# Late teens, early 20's Excelsior



## ohdeebee (Apr 23, 2012)

This is the bike fuzzyktu was trying to sell for a while. I couldn't believe the condition once I pulled it out of the box. The paint on the wood rims is incredible! I added the seat and handlebars/grips. I've ridden the bike a couple of times now and its a bit unnerving to say the least. 

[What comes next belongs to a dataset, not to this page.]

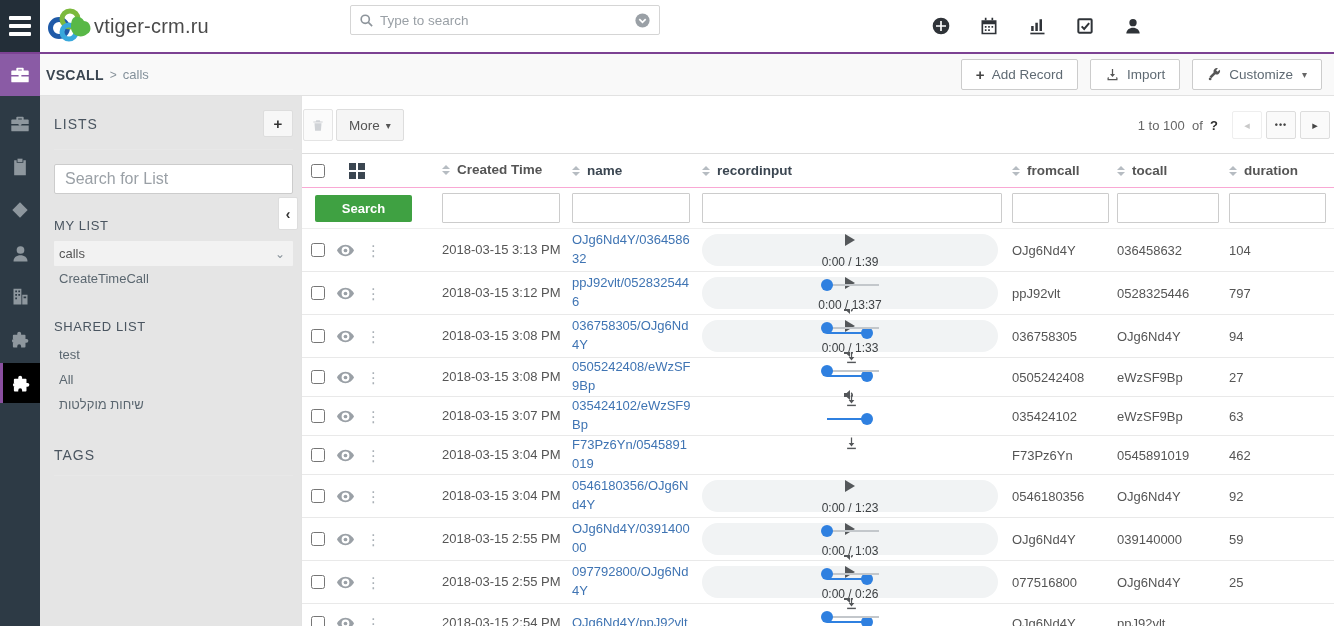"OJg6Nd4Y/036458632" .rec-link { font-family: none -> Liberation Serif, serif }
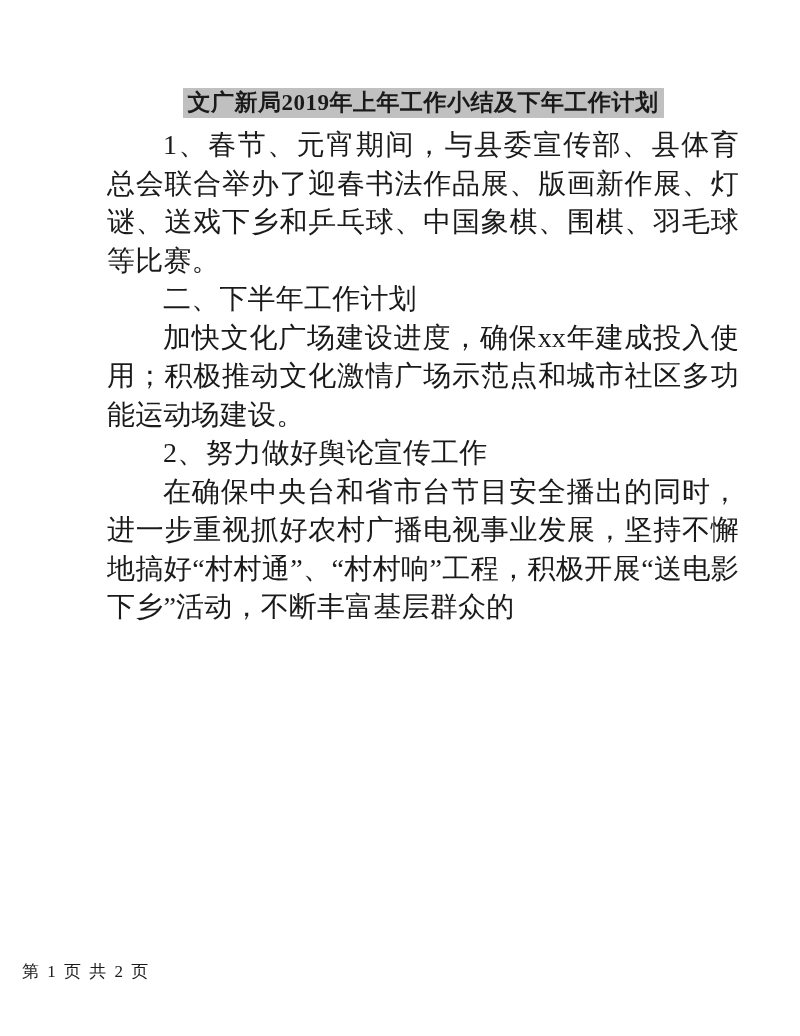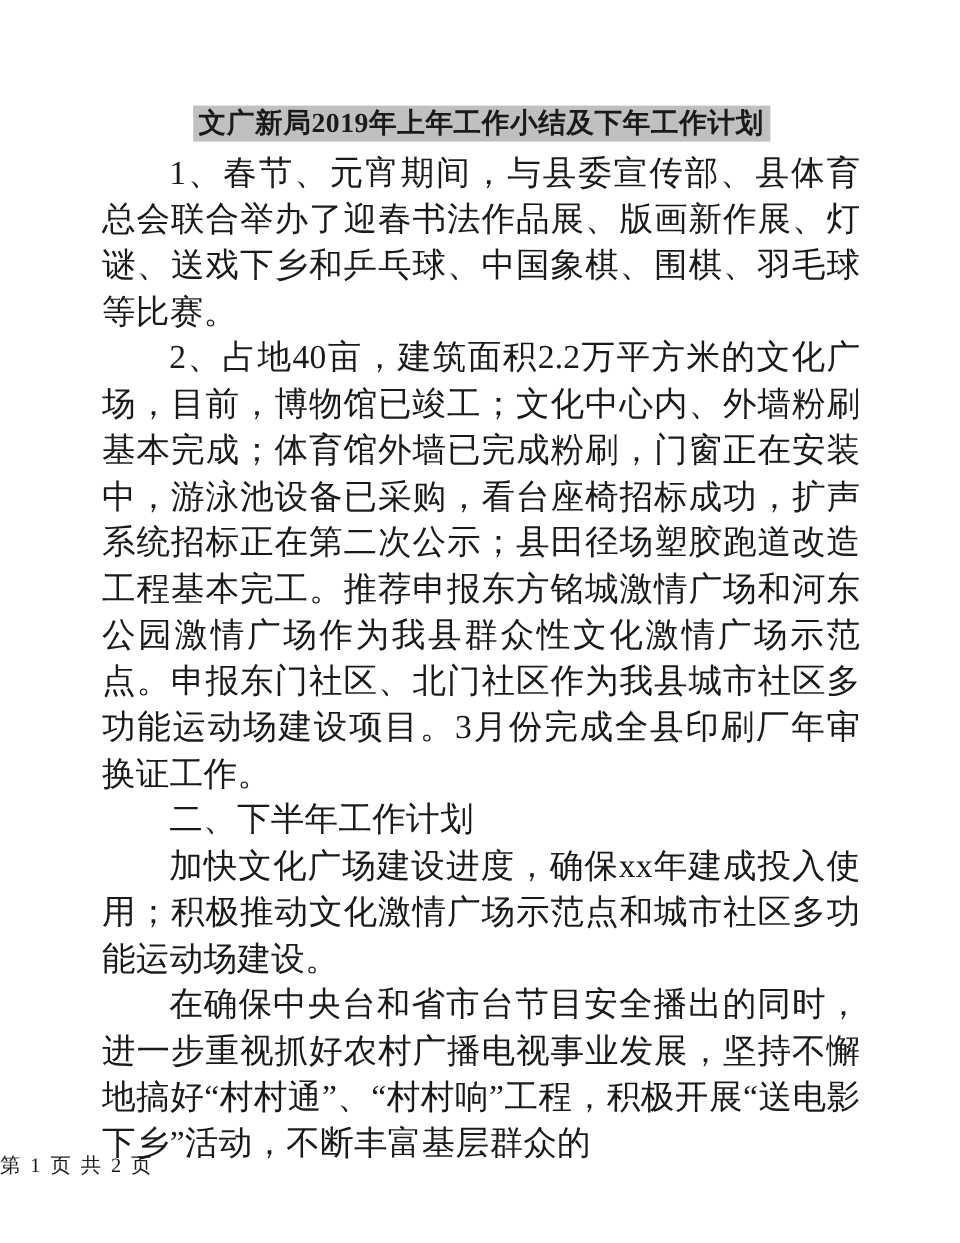"文广新局2019年上年工作小结及下年工作计划" .page { margin-left: none -> 22px }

I've found a couple of pics of this brand of Excelsior on Dave's site but was wondering if anyone else had any pics they would be willing to share. I know the sprocket is wrong and I would be interested in a correct one if anyone has one. I would also be interested in a battery can if anyone has one they'd part with. Here are some sunny day pics to enjoy! Thanks again Kevin!


----------



## bricycle (Apr 23, 2012)

No doubt about it...that's a great bike!!!


----------



## filmonger (Apr 25, 2012)

*Excelsior*

Not sure if anything on mine is of any assistance. - obviously the seat, handlebars and tires are not Orig. - though I think the rest of it is. Not positive of the Year either.


----------



## ace (Apr 25, 2012)

*Excelsior*

Og Excelsior Jason. Probably a different year than yours?


----------



## ohdeebee (Apr 25, 2012)

ace said:


> Og Excelsior Jason. Probably a different year than yours? View attachment 49740




I remember when you picked up that bike Ace. I dig those oddball colors and long bars.


----------



## filmonger (Apr 28, 2012)

*RE: Bars*

Woow ace those are cool bars.....what's ths skinny on bars like that would love to get some to bring mine back to period.


----------